Gov. Gavin Newsom, in his appearance at San Lorenzo High School, was asked about whether the state would rename the Cesar Chavez Day holiday.

“We’re just going to have to reflect on all of that and, you know, reflect on a farmworkers movement and a labor movement that was much bigger than one man and celebrate that,” said Newsom. “And that will be our focus as we process what the next steps are.”

Meanwhile, Republican Assemblywoman Alexandra Macedo, introduced Assembly Bill 2407 on Wednesday to rename the holiday to Farmworker Day.

Ceres Mayor Javier Lopez said he was “blown away” by Huerta’s revelation and said he is “proud of Dolores Huerta, having a secret like that for many years and coming forward.”

Lopez said “when I get a chance, to talk to school board members and staff, see what their thoughts are.»

Huerta, who birthed 11 or 13 children from four different men in her life, publicly revealed that she was sexually abused by Chavez, which resulted in two of her children, a secret she kept for 60 years to protect the farmworker movement. She gave up the two children to adoptive families.

UFW labor union legend Dolores Huerta said that the revered UFW founder Chavez sexually abused her as a young woman and decided to speak out after two women told the New York Times that Chavez sexually abused them over a five-year period in the 1970s, beginning when they were 12 and 13.

When asked why she kept her secret so long, Huerta said she “believed that exposing the truth would hurt the farmworker movement I have spent my entire life fighting for.”

On Instagram Huerta wrote: “As a young mother in the 1960s, I experienced two separate sexual encounters with Cesar. The first time I was manipulated and pressured into having sex with him, and I didn’t feel I could say no because he was someone that I admired, my boss and the leader of the movement I had already devoted years of my life to. The second time I was forced, against my will, and in an environment where I felt trapped. 

“I had experienced abuse and sexual violence before, and I convinced myself these were incidents that I had to endure alone and in secret. Both sexual encounters with Cesar led to pregnancies. I chose to keep my pregnancies secret and, after the children were born, I arranged for them to be raised by other families that could give them stable lives.”

In 2009 the CUSD Board of Trustees chose the name of Cesar Chavez for the new junior high school in east Ceres.
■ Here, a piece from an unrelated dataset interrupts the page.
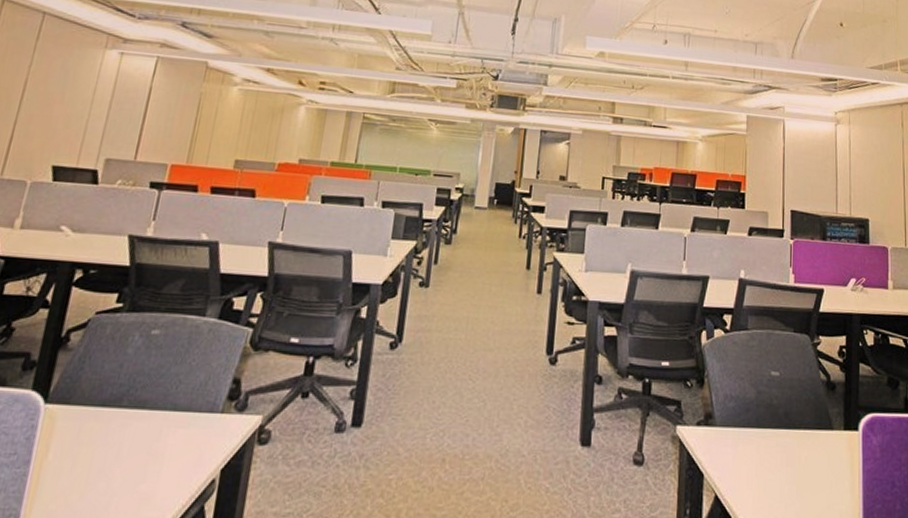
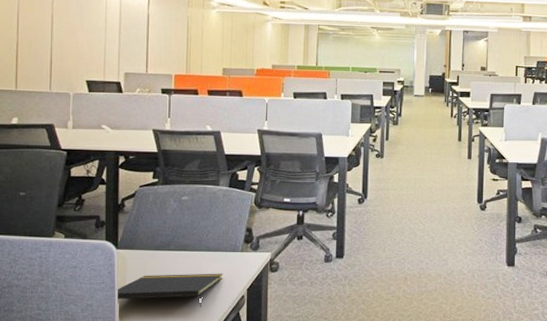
notepad: none [31,443,191,496] -> present [116,273,223,307]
It was a controversial choice given that CUSD’s policy called for the naming of schools after local figures who contributed to education in Ceres. That policy resulted in recent Ceres schools being named after Mae Hensley, Virginia Parks, Sam Vaughn, Joel Hidahl, Patricia Kay Beaver and Walt Hanline as well as the Berryhill, La Rosa and Sinclear families.  The board, which had been populated by more Latino members then, however, went against their own policy, grating against those who were suggesting the names of community members Wayne Salter and Phil de la Porte.